From December 2007 through September 2008, we committed $537 billion. That is not money spent, but it is money put at risk by guaranteeing various financial instruments, and by loaning to banks that could not otherwise get loans.
But in September 2008 the Fed went nuts, nearly doubling the commitment to $1097 billion, or around $5500 per taxpayer. (There are around 200M taxpayers, right?)
And then in October, the FDIC joined the Fed, and, according to the NYT, together they upped the commitment to $5069 billion. I am not following the NYT very well here, however, since it appears that $1600 billion of this refers to the size of the commercial paper pool, and not the size of the projected government purchases within that pool. So it's not like the government is actually selling $5 trillion of T bills.
It appears the Fed has become the world's underwriter. The commercial paper thing appears pretty transparent, for instance. The Fed sells T bills at 1% interest, and buys commercial paper at 5 to 10% interest. So long as the default rate is lower than the spread, the Fed makes money. Given the size of the money flow here, it is possible that the Fed could either make or lose amounts similar to the size of the national debt over the next couple of years.

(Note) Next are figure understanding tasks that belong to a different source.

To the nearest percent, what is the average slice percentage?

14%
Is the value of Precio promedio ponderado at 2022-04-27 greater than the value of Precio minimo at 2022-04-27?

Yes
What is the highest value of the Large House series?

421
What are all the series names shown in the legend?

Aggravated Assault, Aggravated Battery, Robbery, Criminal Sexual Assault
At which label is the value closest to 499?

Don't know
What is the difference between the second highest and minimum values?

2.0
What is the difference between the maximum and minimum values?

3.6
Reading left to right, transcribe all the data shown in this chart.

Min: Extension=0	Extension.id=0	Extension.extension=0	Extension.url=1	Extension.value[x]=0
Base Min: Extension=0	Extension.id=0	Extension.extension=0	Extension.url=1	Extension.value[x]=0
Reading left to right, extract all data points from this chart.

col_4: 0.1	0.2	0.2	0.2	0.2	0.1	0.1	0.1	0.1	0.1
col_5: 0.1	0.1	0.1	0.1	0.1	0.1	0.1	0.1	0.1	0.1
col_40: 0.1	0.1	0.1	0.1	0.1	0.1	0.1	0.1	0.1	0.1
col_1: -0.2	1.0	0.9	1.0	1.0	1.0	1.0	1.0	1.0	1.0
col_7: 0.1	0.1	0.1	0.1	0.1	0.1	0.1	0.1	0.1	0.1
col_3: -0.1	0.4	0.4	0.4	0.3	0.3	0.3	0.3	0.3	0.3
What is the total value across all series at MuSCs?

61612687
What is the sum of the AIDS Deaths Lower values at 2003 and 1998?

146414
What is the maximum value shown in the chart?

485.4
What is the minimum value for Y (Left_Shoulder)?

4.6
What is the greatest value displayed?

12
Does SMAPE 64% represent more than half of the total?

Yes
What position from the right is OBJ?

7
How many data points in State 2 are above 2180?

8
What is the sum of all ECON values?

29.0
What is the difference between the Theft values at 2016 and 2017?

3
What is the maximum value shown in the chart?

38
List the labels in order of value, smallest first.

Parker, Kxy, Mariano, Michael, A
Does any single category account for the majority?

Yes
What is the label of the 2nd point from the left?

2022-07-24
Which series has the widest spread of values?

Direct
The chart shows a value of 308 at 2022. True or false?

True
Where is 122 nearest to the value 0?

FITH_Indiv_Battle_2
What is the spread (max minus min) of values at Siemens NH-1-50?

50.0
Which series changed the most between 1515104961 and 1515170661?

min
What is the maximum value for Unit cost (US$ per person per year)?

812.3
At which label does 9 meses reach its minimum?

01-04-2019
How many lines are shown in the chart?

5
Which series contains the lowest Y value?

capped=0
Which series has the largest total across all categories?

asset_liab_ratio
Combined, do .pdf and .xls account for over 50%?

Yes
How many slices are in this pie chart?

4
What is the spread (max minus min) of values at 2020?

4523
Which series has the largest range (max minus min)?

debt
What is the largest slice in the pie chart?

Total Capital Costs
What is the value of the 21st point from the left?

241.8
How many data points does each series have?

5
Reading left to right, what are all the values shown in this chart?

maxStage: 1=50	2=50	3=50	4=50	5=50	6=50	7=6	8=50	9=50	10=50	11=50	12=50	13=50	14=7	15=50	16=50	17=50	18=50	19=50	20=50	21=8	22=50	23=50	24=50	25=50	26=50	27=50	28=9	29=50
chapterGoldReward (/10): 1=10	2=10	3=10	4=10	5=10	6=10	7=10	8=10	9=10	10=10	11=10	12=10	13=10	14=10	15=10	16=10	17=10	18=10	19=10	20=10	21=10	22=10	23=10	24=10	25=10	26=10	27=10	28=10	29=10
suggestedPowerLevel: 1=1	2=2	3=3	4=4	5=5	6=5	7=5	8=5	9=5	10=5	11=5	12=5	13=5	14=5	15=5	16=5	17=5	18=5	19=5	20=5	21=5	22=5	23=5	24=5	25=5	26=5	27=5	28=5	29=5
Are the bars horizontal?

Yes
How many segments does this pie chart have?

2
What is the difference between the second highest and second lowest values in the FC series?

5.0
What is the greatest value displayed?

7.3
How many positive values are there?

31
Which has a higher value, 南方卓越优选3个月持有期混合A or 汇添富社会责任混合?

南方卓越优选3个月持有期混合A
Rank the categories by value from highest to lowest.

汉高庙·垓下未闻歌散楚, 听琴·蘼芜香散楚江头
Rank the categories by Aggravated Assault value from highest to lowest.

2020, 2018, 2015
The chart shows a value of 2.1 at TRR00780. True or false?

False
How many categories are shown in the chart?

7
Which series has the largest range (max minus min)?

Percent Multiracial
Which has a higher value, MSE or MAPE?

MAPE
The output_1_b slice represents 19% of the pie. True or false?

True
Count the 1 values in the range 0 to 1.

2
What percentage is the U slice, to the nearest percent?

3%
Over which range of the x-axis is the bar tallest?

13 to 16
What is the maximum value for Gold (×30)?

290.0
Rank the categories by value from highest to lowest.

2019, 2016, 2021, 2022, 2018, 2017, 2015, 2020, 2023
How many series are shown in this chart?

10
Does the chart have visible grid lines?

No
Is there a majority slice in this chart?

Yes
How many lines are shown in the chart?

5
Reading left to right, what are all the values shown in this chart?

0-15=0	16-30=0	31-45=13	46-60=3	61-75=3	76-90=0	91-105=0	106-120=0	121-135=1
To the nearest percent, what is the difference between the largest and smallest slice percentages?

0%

Of course the problem is that someone at the Fed has to decide what rate they want for paper from which companies. Since the decisions required are vast -- they have to price the entire commercial paper market -- one presumes the same people are doing this that just presided over the credit default swap implosion. So, it seems like we might be more likely to headed for the "likely to double the national debt" outcome and less likely to end up at the "paid back the national debt" outcome.
This is Macroeconomics, for real. Wow. It really makes you wish there were a way to get off this train.